But de l'exercice:
Répondez brièvement aux questions suivantes à partir de l'article sur La légende de la montagne.
(a) Quels deux films de King Hu Carlotta Films a-t-il édités auparavant ?
(b) Sur quel plan s'ouvre La légende de la montagne ?
(c) Entre quels registres le sujet du film navigue-t-il ?

Texte du document:
La légende de la montagne - Carlotta Films
Publié par Stéphane Charrière - 9 mai 2018
Catégorie(s): Cinéma, Sorties DVD/BR/Livres
Après avoir édité deux des plus beaux films de King Hu (A touch of zen et Dragon Inn), Carlotta Films poursuit son entreprise de diffusion des œuvres du cinéaste chinois. C’est au tour de La légende de la montagne de bénéficier d’un travail éditorial conséquent.
Même si La légende de la montagne n’est pas l’un des films les plus prisés de King Hu, l’édition demeure précieuse du fait de la rareté du film et de quelques fulgurances formelles éblouissantes. Il est évident que La légende de la montagne se situe, qualitativement, à un niveau moindre que les deux films cités plus haut et que L’hirondelle d’or, L’auberge du printemps ou le superbe Raining in the mountain. Toutefois, il ne faut surtout pas bouder son plaisir dans la mesure où La légende de la montagne est, à sa manière, une œuvre tout à fait représentative du brio du cinéaste chinois. Dès l’ouverture du film, le ton est donné. Un panoramique qui n’en finit pas sur un paysage superbe. Le plan, par sa durée et son contenu visuel, fait voler en éclats nos repères spatio-temporels. Le temps et l’espace ne répondent plus aux critères physiques de notre relation au monde : quel angle couvre le panoramique ? Correspond-il à un mouvement linéaire ? Ou alors est-il circulaire ? La rapidité du mouvement est-elle indexée sur l’angle parcouru par la caméra ?
Nous touchons là aux qualités essentielles du cinéma de King Hu qui peuvent se traduire par à une aptitude à gérer le temps et l’espace pour nourrir la forme et le propos de ses films. Dans La légende de la montagne, l’art de la manipulation des séries temporelles est particulièrement adapté au sujet de l’œuvre qui navigue entre fable ésotérique, roman de chevalerie, étude philosophique et immersion dans le surnaturel. Car dans le film, presque dès le début, le réel sera contaminé par le fantastique.

Matériel fourni:
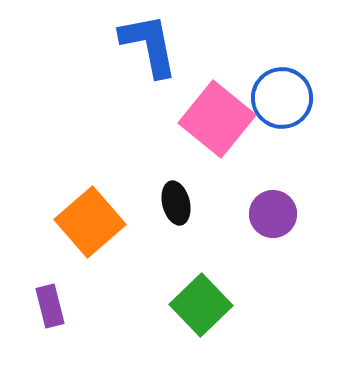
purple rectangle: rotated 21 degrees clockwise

Corrigé:
(a) A touch of zen et Dragon Inn.
(b) Sur un panoramique qui n'en finit pas sur un paysage superbe.
(c) Entre fable ésotérique, roman de chevalerie, étude philosophique et immersion dans le surnaturel.